DPRA Desak Pencabul Santri di Lhokseumawe Dijerat Dengan UU

Irwan Djohan. (ist)

Banda Aceh (KANALACEH.COM) – Wakil Ketua Dewan Perwakilan Rakyat Aceh (DPRA) Teuku Irwan Djohan mengapresiasi Kejaksaan Negeri (Kejari) Lhokseumawe terkait perkara pencabulan santri di Pesantren AN Lhokseumawe dengan tersangka AI (45) dan MY (26).

Apresiasi disampaikan Teuku Irwan Djohan setelah Kejari Lhokseumawe mengembalikan berkas perkara kepada Polres Lhokseumawe, dengan tujuan agar pelaku dapat dihukum seberat-beratnya.

Irwan Djohan juga sepakat dengan pernyataan Kajari Lhokseumawe Ali Akbar, bahwa perbuatan pelaku tidak hanya merugikan korban, tapi juga telah melukai hati rakyat Aceh karena telah merusak kehormatan lembaga pesantren atau dayah, yang merupakan lembaga yang dihormati di Aceh.

Wakil Ketua DPRA itu, mendesak aparat penegak hukum untuk memproses pelaku dengan Undang-Undang (UU) Perlindungan Anak, bukan hanya dengan Qanun Jinayat. Menurut Irwan Djohan, jika pelaku dihukum berdasarkan qanun agak lemah untuk menjerat pelaku, karena klausul kejahatan seksual terhadap anak tidak diatur secara khusus di dalam Qanun Jinayat.
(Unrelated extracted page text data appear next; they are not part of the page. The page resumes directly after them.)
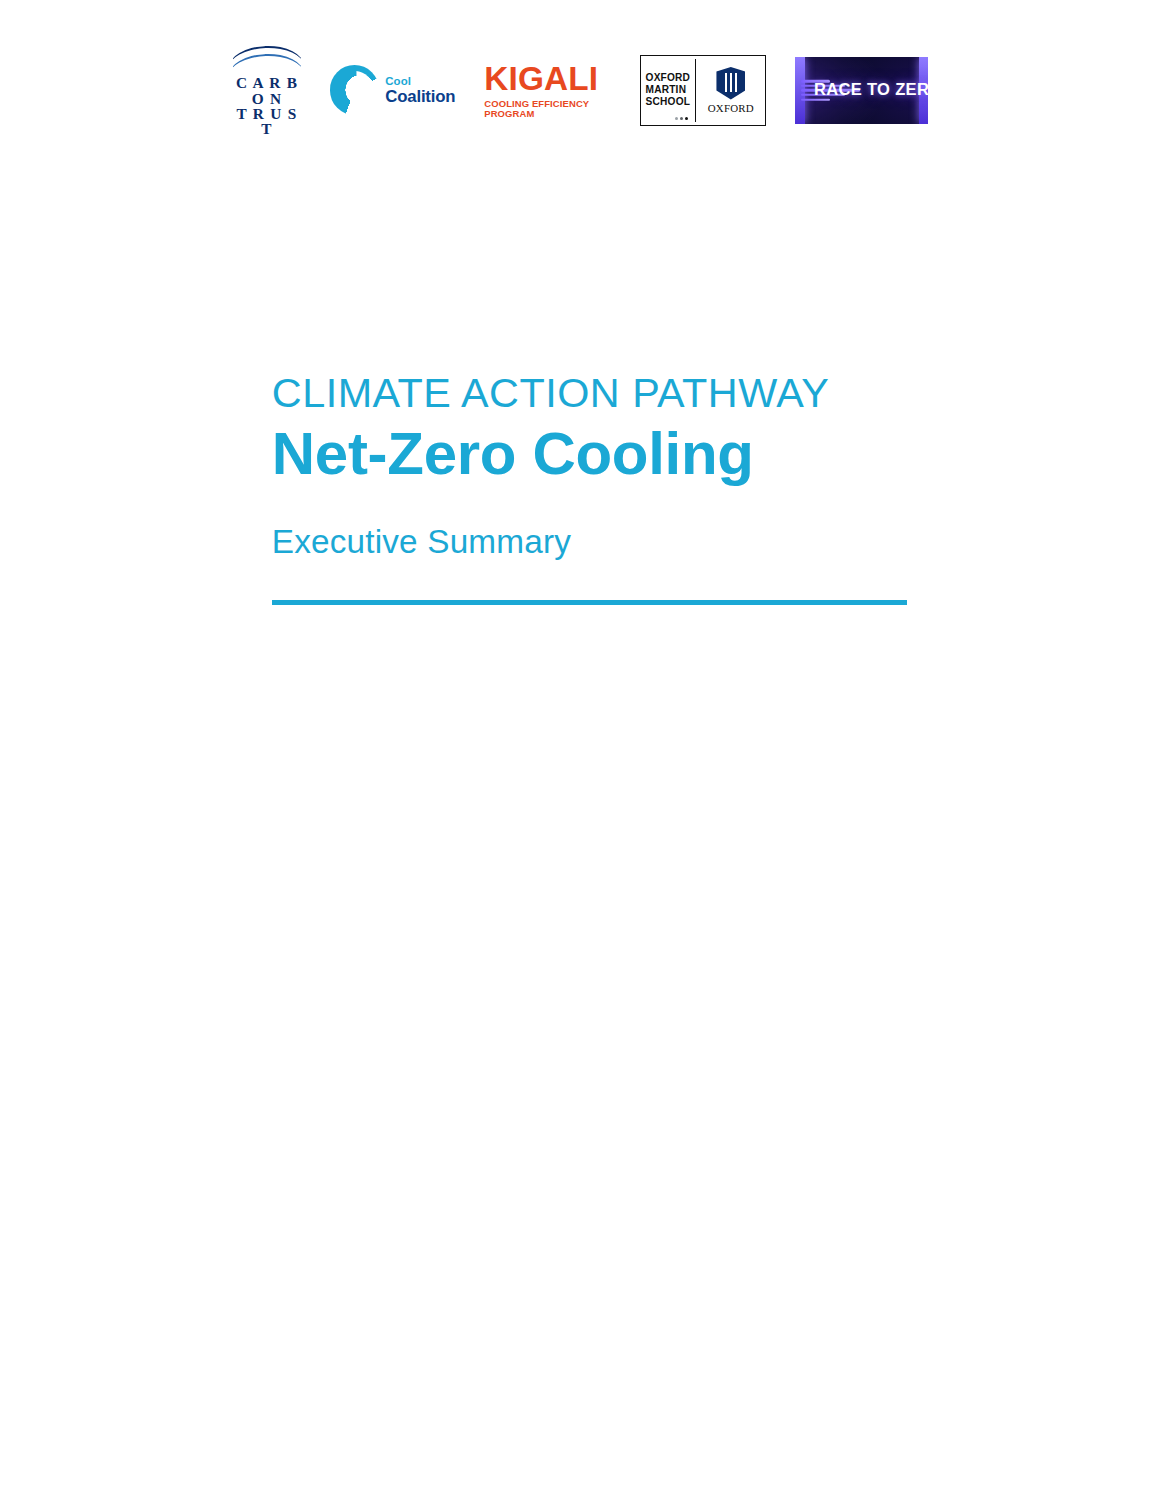C A R B O N T R U S T
Cool
Coalition
KIGALI
COOLING EFFICIENCY PROGRAM
OXFORD
MARTIN
SCHOOL
OXFORD
RACE TO ZERO
CLIMATE ACTION PATHWAY
Net-Zero Cooling
Executive Summary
“Kasus kekerasan seksual terhadap anak di Lhokseumawe itu jelas peristiwa yang sangat memilukan bagi Aceh, khususnya bagi anak-anak Aceh. Anak-anak adalah generasi penerus bangsa yang seharusnya dilindungi dan dididik, bukan karena mereka lemah lalu dijadikan sebagai objek kejahatan,” ujar Irwan Djohan, (13/8).

Ia meminta agar hukum ditegakkan dengan menghukum pelaku seberat-beratnya. Apalagi pada kasus di Lhokseumawe jumlah korbannya sampai 15 orang lebih.

“Ini kejahatan luar biasa. Korbannya anak-anak yang lemah, dan bukan cuma satu orang. Apabila hanya diancam hukuman 90 kali cambuk, tentu sangat ringan bagi pelaku. Jelas tidak setimpal,” ucapnya.

Irwan Djohan menjelaskan, jika proses hukum terhadap pelaku dijerat dengan Qanun Jinayat, maka maksimal hukumannya hanya 90 kali cambuk, denda 900 gram emas dan kurungan 90 hari. Hukuman demikian tentu sangat ringan dan tidak akan menimbulkan efek jera, serta tidak memenuhi rasa keadilan bagi korban dan keluarga korban.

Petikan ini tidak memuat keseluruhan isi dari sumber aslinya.